Callahan's cartoons were never politically correct. He certainly riled my feminist ire at times with his crude tits-and-ass caricatures. But he made me laugh -- and still does -- with his bizarre scenes and encounters. He put disabled people in completely unexpected situations -- like the guy with a white cane, spraying Braille graffiti on a brick wall. You look at this for a minute, and then you crack up. You can't help it. It's a blind tagger! It's funny.

Even more hilarious and subversive are the cartoons featuring disabled people in situations familiar to us all, but with some kind of unexpected and shocking difference. Example: A nondisabled man looms over a man in a wheelchair. Burning with religious fervor, the first man raises his arms and commands: "HEAL!" In response, the disabled man jumps out of his chair, to the ground, crouches on all fours next to the "healer," and looks up at him, tongue hanging out like a dog's. On one level it's just silly. On another level, though, it says so much about the power relations between people with and without disabilities, their desire to cure us, and our desire to please them.

(You can see, and get, these and other Callahan cartoons on his official website.)

I think my favorite one of all time showed a bunch of vent-dependent quads -- people stretched out in oversized wheelchairs, with prominent tubing, like a bunch of Ed Roberts clones -- in an adapted aerobics class. The instructor commanded: "O.K., let's get those eyeballs moving!"

Even more examples of Callahan's art and writing are currently being featured in some high-profile obituaries, such as the one in the New York Times. Perhaps the best remembrance, also featuring his cartoons, is in the Willamette Week in Oregon, which has published his work for decades.

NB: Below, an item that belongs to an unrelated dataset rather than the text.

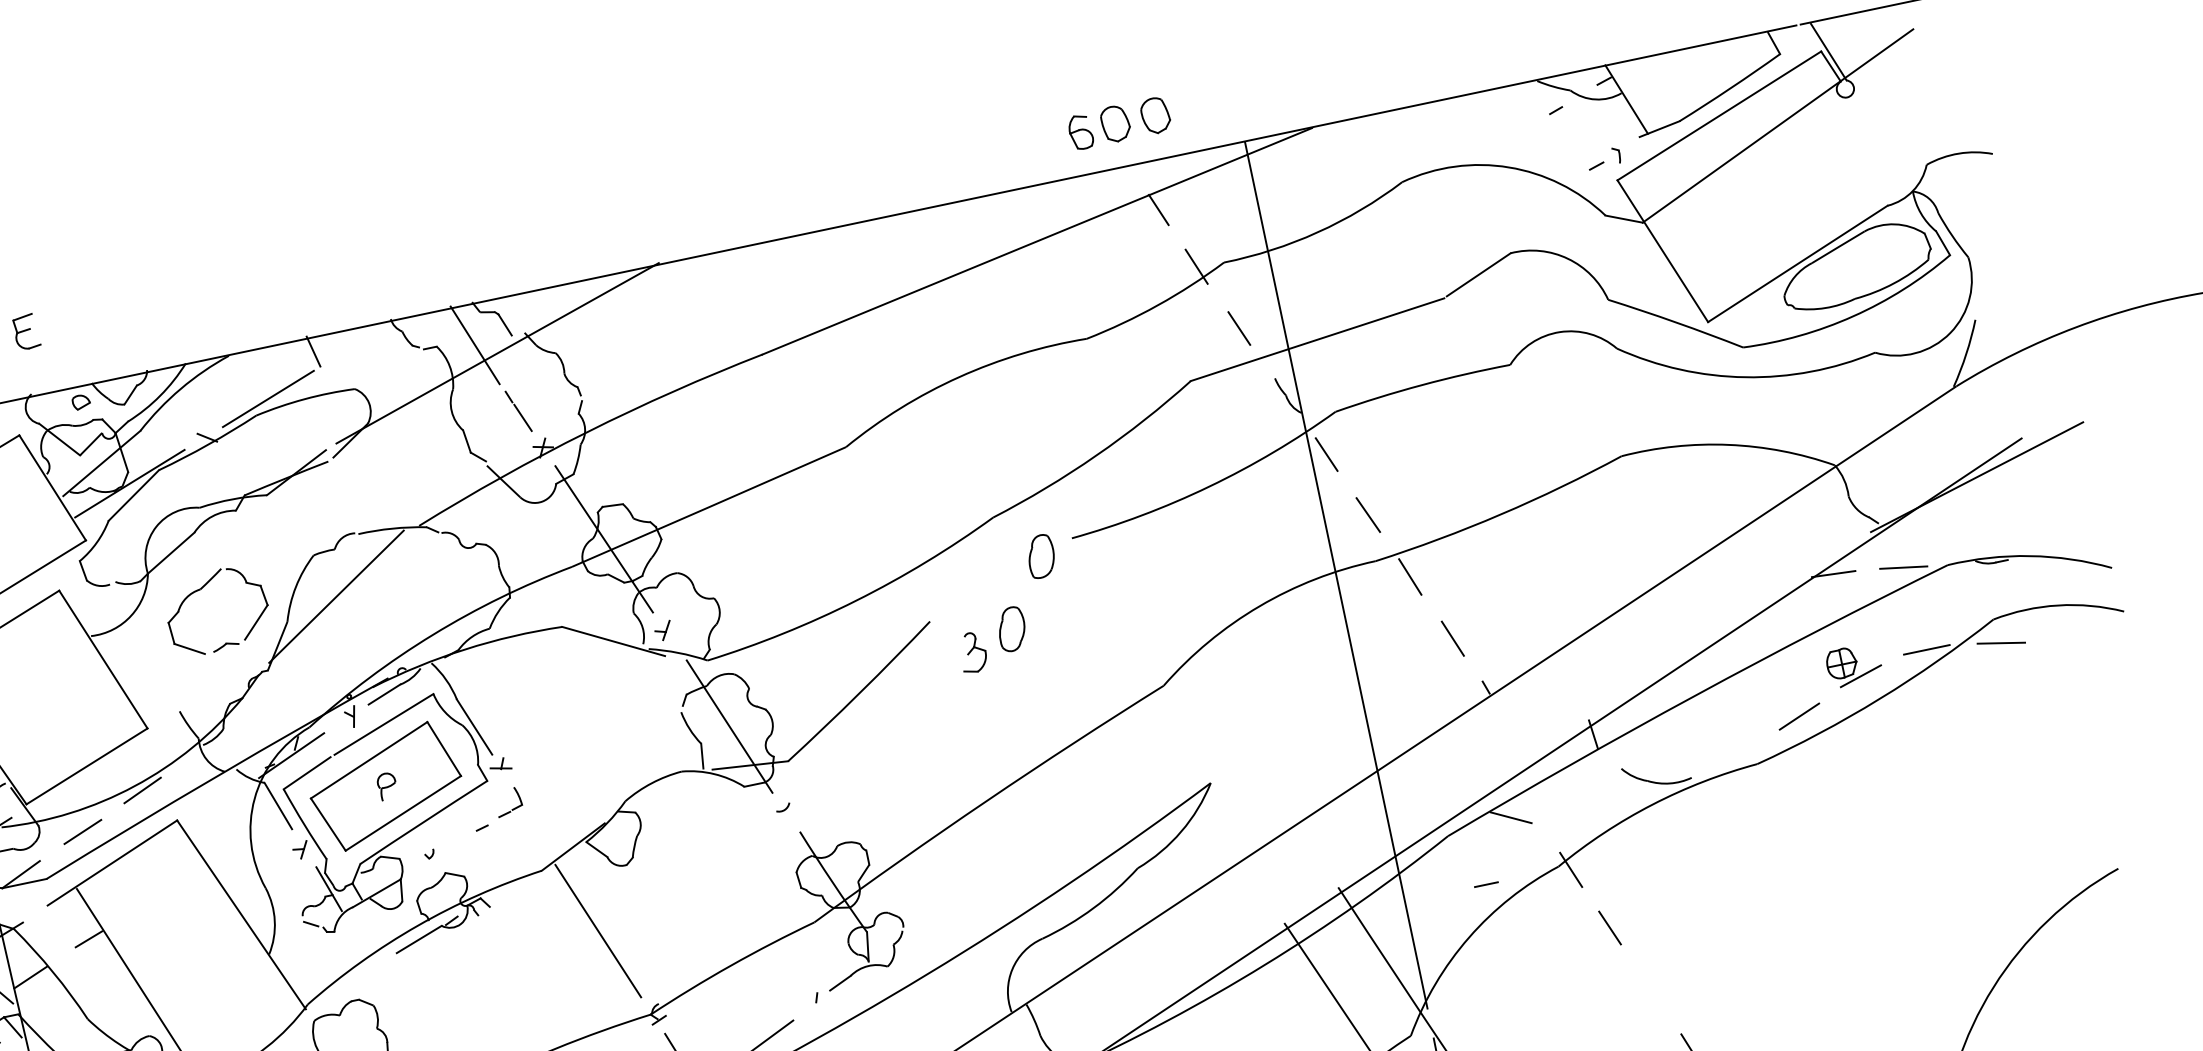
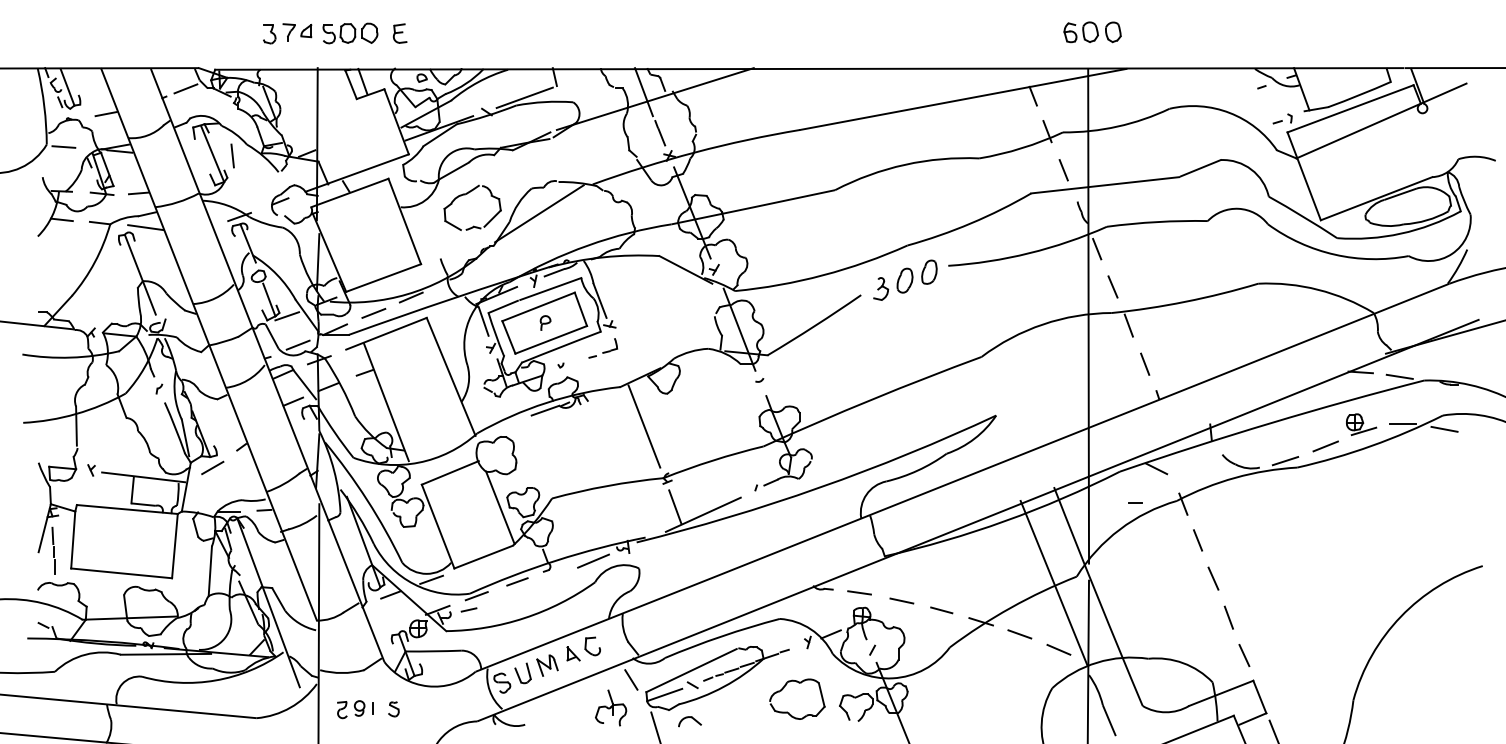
part: (1119, 123) -> (1092, 32), moved
part: (992, 638) -> (893, 283), moved
line: (1734, 757) -> (1285, 461), added
line: (1651, 989) -> (1213, 578), added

Humor, it's often said, has healing properties. I don't think Callahan was trying to heal himself or his readers, at least not in the "get better" sense. I found his humor liberating -- breaking through the niceties, tossing away the "how to talk to the handicapped" etiquette manuals. His stories laid bare the truly strange things people say to us, the weird images that pop into our heads late at night, the awkward encounters that our diverse culture makes possible.

You can't summarize a joke, anymore than you can summarize a poem. You just have to be there, see it for yourself -- and give way to that gasp of horror, of indignation, or of gut-deep recognition. If you haven't seen Callahan's work, seek it out -- and deal with it.